The Moving Average (MA) is a technical indicator that shows the average value of a security’s price over a set period. These averages are usually used to measure momentum and define areas of possible support and resistance. This is one of the oldest technical modern indicators and the most often used indicator in technical analysis.
We could distinguish four different types of moving averages – Simple, (or Arithmetic), Exponential, Smoothed and Linear Weighted. This indicator could be calculated for any sequential data set, including opening and closing prices, highest and lowest prices, trading volume or any other indicator. A common practice is to use double moving averages.
The difference between all these four types of indicators, is when weight coefficients that are assigned to the latest data, are different. If we have simple moving average then all prices of the time period in question, are equal in value. Exponential and and Linear Weighted Averages attach more value to the latest prices.

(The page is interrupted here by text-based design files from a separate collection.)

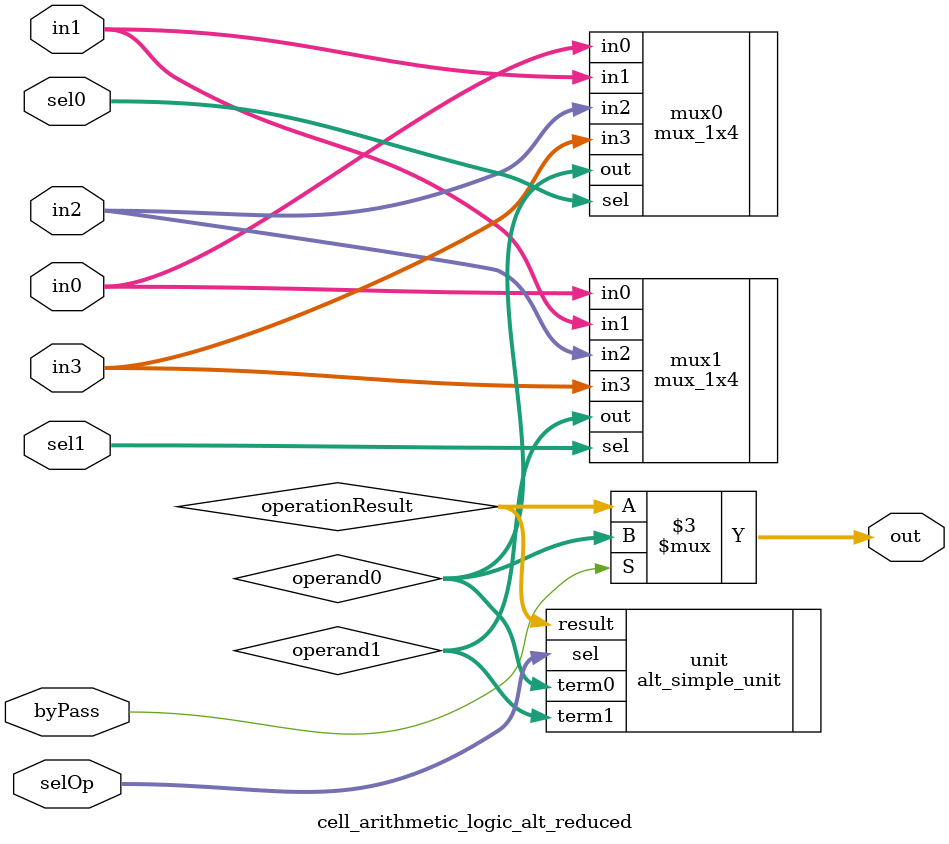
<source format=v>


module cell_arithmetic_logic_alt_reduced(
	in0,	//I: inputs
	in1,
	in2,
	in3,
	byPass, //I: bypass signal - if set, the output will be the operand input given by the sel0 selection signal
	sel0,	//I: operands selections
	sel1,
	selOp,	//I: operation selection
	out		//O: result
);
	
	parameter WIDTH = 32;
	input [(WIDTH - 1) : 0] in0;
	input [(WIDTH - 1) : 0] in1;
	input [(WIDTH - 1) : 0] in2;
	input [(WIDTH - 1) : 0] in3;
	
	input [1:0] sel0;
	input [1:0] sel1;
	input [1:0] selOp;
	input byPass;
	
	output reg[(WIDTH - 1) : 0] out;
	
	wire [WIDTH - 1 : 0] operand0;
	wire [WIDTH - 1 : 0] operand1;
	
	wire [WIDTH - 1 : 0] operationResult;
	
	mux_1x4 #(WIDTH) mux0(.in0(in0), .in1(in1), .in2(in2), .in3(in3), .sel(sel0), .out(operand0));
	mux_1x4 #(WIDTH) mux1(.in0(in0), .in1(in1), .in2(in2), .in3(in3), .sel(sel1), .out(operand1));
	alt_simple_unit #(WIDTH) unit(.term0(operand0), .term1(operand1), .sel(selOp), .result(operationResult));

	always @*
		if (byPass)
			out = operand0;
		else
			out = operationResult;
	
endmodule

</source>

The usual way to interpret the price moving average is to compare its dynamics to the price action. When the instrument price rises over its moving average, we see a buy signal. Analogically, if the price falls under its moving average, a sell signal appears.
Besides, the moving average may be attached to other indicators. That is where the interpretation of this indicator resembles the interpretation of price moving averages – if the indicator rises over its moving average, that means that the ascending indicator movement will probably continue, and if the indicator falls under its moving average, this will be a signal that it may continue in downward direction.